PHL has been historically described as an aggressive disease with a relatively poor prognosis [11]. However, Page et al. [12] described a favorable outcome with the use of combination chemotherapy and surgery (for resectable tumors), with a reported remission rate of 83.3% [12]. Recent series reported favorable short- and midterm outcomes and longer survival rates with the use of combination chemotherapy regimens and surgical resection as well [69]. R-CHOP regime is associated with a prolonged survival and minimal toxicity and has thus been widely employed as an adjuvant chemotherapy regime [4]. Other authors reported a successful response to neoadjuvant chemotherapy that facilitated a subsequent surgical resection [5, 8]. Nevertheless, the current data regarding the management and prognosis of PHL is derived primarily from case reports and small series and not based on systematic reviews or randomized trials [1, 2, 11, 12].

4. Summary

PHL is a fairly rare disease. We presented a case of DLBCL in an HBV-infected young female patient who presented with an acute abdomen.

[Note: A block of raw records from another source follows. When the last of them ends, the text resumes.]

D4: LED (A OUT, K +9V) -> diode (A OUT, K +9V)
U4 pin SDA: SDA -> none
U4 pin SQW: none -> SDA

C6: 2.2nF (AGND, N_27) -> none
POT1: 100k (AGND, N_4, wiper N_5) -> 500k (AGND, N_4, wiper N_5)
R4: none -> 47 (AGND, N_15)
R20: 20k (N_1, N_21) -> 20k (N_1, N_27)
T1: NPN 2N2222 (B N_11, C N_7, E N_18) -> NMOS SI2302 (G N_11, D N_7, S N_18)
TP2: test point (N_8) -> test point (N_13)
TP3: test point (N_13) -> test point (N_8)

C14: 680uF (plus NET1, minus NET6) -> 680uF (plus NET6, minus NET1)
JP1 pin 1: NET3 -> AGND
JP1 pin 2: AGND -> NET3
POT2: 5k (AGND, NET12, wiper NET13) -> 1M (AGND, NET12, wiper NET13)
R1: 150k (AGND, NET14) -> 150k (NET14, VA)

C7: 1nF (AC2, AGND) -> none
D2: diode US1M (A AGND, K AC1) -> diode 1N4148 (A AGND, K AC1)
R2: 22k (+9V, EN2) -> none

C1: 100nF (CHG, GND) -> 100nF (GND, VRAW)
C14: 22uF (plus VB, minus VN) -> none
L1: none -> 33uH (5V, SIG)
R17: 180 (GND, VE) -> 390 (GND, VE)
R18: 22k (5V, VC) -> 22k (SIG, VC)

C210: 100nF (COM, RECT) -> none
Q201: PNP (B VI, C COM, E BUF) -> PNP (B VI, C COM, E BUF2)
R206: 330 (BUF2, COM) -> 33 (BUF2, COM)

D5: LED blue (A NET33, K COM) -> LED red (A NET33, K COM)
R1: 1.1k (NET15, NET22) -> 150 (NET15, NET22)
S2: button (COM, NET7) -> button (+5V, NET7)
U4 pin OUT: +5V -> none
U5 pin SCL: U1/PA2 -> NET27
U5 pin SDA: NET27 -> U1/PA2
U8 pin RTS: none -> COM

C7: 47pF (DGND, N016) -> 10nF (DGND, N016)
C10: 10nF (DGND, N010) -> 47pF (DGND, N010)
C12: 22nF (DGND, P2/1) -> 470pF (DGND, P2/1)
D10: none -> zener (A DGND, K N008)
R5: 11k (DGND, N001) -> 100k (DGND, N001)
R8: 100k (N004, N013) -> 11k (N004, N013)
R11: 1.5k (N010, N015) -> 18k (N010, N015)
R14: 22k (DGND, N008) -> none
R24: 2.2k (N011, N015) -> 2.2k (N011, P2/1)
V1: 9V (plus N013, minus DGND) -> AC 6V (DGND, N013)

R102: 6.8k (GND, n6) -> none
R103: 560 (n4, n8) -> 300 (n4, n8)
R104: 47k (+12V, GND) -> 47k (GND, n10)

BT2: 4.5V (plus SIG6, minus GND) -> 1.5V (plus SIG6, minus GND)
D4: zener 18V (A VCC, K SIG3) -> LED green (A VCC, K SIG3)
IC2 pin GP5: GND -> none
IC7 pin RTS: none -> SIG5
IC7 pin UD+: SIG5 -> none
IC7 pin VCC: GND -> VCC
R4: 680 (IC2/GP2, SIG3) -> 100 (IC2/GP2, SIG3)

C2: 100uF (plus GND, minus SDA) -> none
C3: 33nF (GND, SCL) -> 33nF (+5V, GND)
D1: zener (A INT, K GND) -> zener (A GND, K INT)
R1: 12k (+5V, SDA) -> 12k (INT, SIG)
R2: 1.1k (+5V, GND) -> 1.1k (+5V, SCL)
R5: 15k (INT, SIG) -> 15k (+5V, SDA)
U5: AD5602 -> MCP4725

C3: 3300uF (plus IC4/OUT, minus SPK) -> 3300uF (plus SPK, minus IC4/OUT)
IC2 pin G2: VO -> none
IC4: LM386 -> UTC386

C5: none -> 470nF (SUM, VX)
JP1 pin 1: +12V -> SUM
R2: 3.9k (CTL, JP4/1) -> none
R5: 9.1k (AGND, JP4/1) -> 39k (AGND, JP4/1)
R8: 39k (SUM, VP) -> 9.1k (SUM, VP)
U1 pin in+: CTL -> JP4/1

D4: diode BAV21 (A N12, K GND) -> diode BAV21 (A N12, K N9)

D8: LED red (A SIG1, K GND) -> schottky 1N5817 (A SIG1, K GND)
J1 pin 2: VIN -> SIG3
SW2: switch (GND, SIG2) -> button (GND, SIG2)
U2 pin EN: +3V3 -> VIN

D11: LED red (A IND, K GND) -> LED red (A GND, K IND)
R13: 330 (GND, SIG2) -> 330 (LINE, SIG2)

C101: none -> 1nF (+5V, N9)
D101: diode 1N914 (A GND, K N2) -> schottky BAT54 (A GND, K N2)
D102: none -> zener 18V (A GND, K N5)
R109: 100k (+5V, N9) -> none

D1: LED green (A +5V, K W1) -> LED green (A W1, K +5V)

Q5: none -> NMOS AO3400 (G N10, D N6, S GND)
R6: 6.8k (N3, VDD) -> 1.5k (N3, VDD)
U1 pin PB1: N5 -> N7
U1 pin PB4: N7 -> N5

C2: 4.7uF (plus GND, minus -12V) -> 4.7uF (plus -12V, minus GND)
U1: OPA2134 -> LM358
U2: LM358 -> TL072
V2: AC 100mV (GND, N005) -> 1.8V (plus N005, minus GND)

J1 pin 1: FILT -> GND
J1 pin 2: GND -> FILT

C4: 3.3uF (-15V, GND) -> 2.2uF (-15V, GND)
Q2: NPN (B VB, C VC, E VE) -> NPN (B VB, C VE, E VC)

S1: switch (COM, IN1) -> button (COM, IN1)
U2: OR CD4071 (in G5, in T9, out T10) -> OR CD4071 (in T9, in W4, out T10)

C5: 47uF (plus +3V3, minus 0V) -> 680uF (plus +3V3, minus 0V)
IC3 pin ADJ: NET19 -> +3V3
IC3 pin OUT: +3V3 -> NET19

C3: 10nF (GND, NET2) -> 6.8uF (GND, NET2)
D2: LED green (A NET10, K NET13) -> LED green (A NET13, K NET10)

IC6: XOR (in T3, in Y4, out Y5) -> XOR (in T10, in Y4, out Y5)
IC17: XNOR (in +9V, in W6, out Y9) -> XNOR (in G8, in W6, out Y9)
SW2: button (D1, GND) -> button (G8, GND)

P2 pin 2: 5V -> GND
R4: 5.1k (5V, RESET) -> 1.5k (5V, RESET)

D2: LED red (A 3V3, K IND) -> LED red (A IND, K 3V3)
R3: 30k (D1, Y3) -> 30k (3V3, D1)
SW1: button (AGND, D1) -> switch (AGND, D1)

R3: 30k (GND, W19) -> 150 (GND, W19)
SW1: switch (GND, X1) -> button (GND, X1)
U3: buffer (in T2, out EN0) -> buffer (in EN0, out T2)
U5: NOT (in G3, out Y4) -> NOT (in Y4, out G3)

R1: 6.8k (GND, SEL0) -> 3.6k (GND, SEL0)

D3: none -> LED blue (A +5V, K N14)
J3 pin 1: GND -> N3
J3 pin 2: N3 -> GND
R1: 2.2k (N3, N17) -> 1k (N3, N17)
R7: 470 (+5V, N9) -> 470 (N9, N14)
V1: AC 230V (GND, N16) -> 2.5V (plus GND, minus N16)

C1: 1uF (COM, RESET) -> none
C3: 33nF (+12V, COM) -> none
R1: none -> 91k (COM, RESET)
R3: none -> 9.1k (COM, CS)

The preoperative diagnosis was difficult due to the rarity of the disease, younger age of presentation, and presence of a solitary liver lesion on CT scan with a normal AFP level and negative cytology. Our patient underwent a surgical resection followed by combination chemotherapy and remained disease-free over a 2-year follow-up period. It is important to recognize PHL as it generally has a better prognosis than primary hepatocellular carcinoma and systemic lymphoma with secondary liver involvement.

Informed written consent was obtained from the patient to write and publish her case as a report with accompanying radiological images, and the ethical clearance was obtained from the Department of Surgery, Faculty of Medicine, University of Khartoum, Sudan.

Conflicts of Interest

The authors declare that there are no conflicts of interest regarding the publication of this paper.